But as libraries become busier, questions come up: How are we going to count all of these people? On top of that, how are we going to read and interpret the data? Enter Bellwether, a New Zealand-based company that is focused on using people-counting to help businesses, libraries, museums, and other institutions grow, adapt, and thrive in our modern society.

MARKETING AND MILKING COWS

Bellwether started when Phil and Amy Elliott, a husband-and-wife team, recognized that there was a huge gap in the metrics and data that businesses in New Zealand were capturing. “I realized in working with my marketing clients that they were not getting the full picture of how their businesses and organizations operated.
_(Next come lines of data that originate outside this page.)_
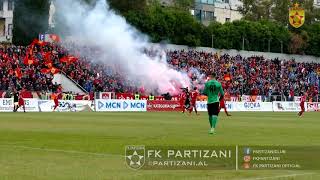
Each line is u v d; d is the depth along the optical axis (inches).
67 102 2847.0
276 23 5108.3
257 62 4205.2
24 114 2342.5
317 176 665.0
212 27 4276.6
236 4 5876.0
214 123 1290.6
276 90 3924.7
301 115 2726.4
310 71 4404.5
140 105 3056.1
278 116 2564.0
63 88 3198.8
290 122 1963.6
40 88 3021.7
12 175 649.6
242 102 3385.8
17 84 2962.6
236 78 3865.7
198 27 4178.2
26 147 946.7
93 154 847.7
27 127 1464.1
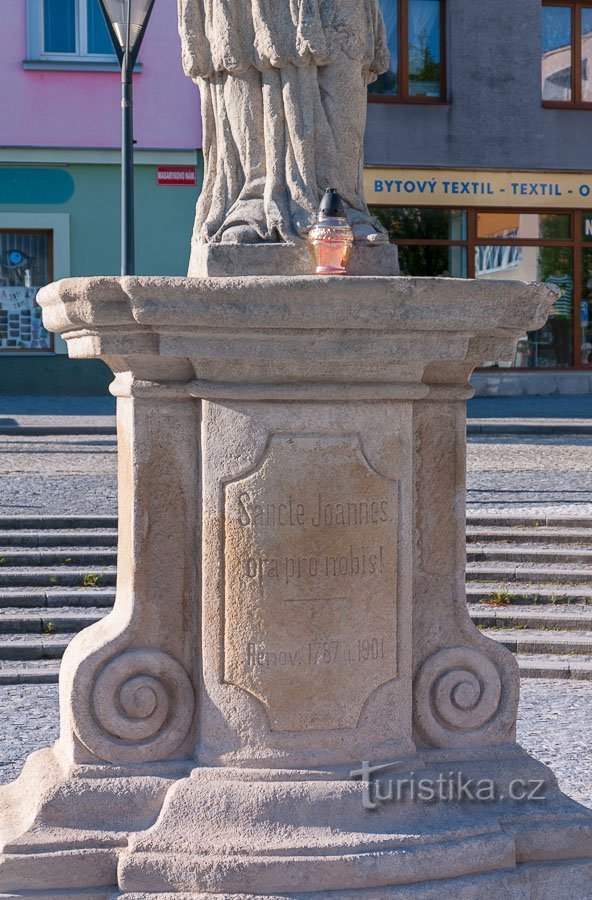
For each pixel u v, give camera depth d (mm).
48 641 8211
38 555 9477
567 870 4086
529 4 23078
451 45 22922
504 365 23938
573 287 23969
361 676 4156
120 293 3912
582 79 23609
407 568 4223
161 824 3939
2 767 5777
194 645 4203
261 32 4277
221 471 4086
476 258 23547
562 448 15219
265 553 4070
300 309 3867
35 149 21281
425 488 4363
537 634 8492
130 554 4211
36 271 21734
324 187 4355
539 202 23578
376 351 4031
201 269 4297
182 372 4129
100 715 4129
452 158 23141
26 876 3867
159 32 21312
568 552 9711
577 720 6754
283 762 4094
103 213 21562
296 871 3838
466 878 3955
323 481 4098
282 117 4332
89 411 18406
They had data about sales and things like that, but they didn’t really have any metrics on who was visiting their sites and how many were actually coming in. That’s when I started to realize that there was a lot of power in counting people,” Amy says. At the time, Phil was toiling away in the dairy farms of New Zealand, while Amy’s marketing background found her working with all sorts of businesses around the country. Bellwether's team

During its first year, Bellwether grew slowly and steadily as it took on new customers throughout New Zealand. “Our first sale was done while Phil was milking the cows, and I took the call to set things up in a nearby barn,” Amy explains. Fast-forward a few years later, and now Bellwether has more than 3,000 people counters installed and operating all over New Zealand and Australia. 
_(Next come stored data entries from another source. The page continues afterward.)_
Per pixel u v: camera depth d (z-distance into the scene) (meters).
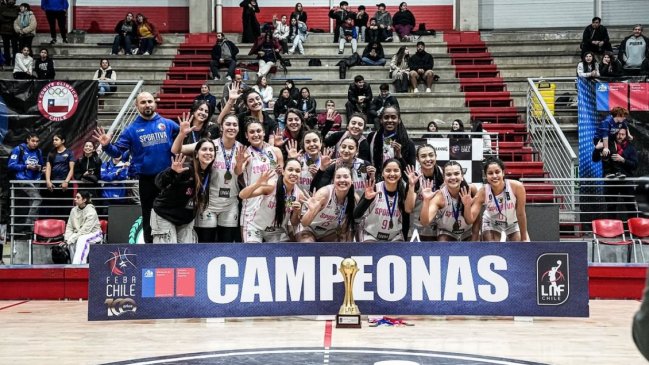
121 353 4.74
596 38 15.84
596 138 11.38
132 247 6.31
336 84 16.12
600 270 8.50
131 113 13.16
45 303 8.10
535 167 12.89
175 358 4.52
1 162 11.43
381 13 18.28
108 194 10.53
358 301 6.34
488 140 12.41
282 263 6.35
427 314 6.34
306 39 18.78
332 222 6.66
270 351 4.76
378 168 7.36
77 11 19.95
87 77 16.77
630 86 12.13
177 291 6.30
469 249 6.38
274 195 6.67
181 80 16.58
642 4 19.31
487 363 4.37
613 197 11.21
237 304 6.31
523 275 6.37
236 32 19.59
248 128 6.97
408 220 6.73
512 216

In the beginning, Bellwether had a strong focus on working with businesses, but recently, it dove into working with libraries, museums, and other public facilities. “We’re working with libraries and museums of all sizes,” Phil notes. “It doesn’t matter how big or small the library is because all of the data these institutions are collecting with our people counters will help them understand their place in the community.” As libraries continue to change with the times, they are becoming much more focused on being community centers where all sorts of things happen. The Elliotts believe that the data libraries collect with their people-counting system can benefit these institutions greatly. “Knowing how many people come in and out of your libraries at certain times a day will help with things like rostering, knowing when to offer certain programs and events, and overall help libraries keep up with the many changes going on in the world,” says Phil. Just as quickly as he ends his thought, Amy chimes in with, “And it will give them an amazing set of information that they can use to justify their funding, argue for increases where they are needed, and to even monitor things like how often carpets, chairs, and other bits of infrastructure will need to get renewed or replaced.”

Bellwether is not just a company that sells people counters. It’s a team, it’s a family, and it’s focused on helping people, organizations, and businesses when it matters.

THE KINGPIN

The family connection doesn’t end with Bellwether’s people-first focus. It even extends into the technology that it offers. The Elliotts knew that the key to doing people-counting was in providing their customers with technology that is accessible, easy-to-use, and well-put-together. The main element in the Bellwether story is its online dashboard. “It is the kingpin of what we offer. The camera and that technology is the easy part. The software behind Bellwether is what is special,” says Amy. Developed by Phil’s brother Scott Elliott—a paramedic by trade who taught himself coding—Bellwether’s online dashboard is the company’s heart and soul, giving those who use Bellwether for their people-counting service a reliable and extremely easy-to-use tool that provides them with real-time data to help their organizations grow. Here’s a sample dashboard:

Bellwether's dashboard

“When we first started off, we used a third-party online dashboard for our people counters. It got really boring really fast. All that we were doing was paying for access to tools that really didn’t suit our customers’ needs,” Amy says. Bellwether had to develop something that fit users’ needs and provided the right tools to help their customers grow their business. She continues, “People-counting cameras are installed on-site, and all of our data is securely transmitted back to us via 3G/Wi-Fi and then collected in our dashboard. The data is accessible in real time, with the ability to search historical datasets and complete analysis on events, long weekends, and marketing campaigns, etc.”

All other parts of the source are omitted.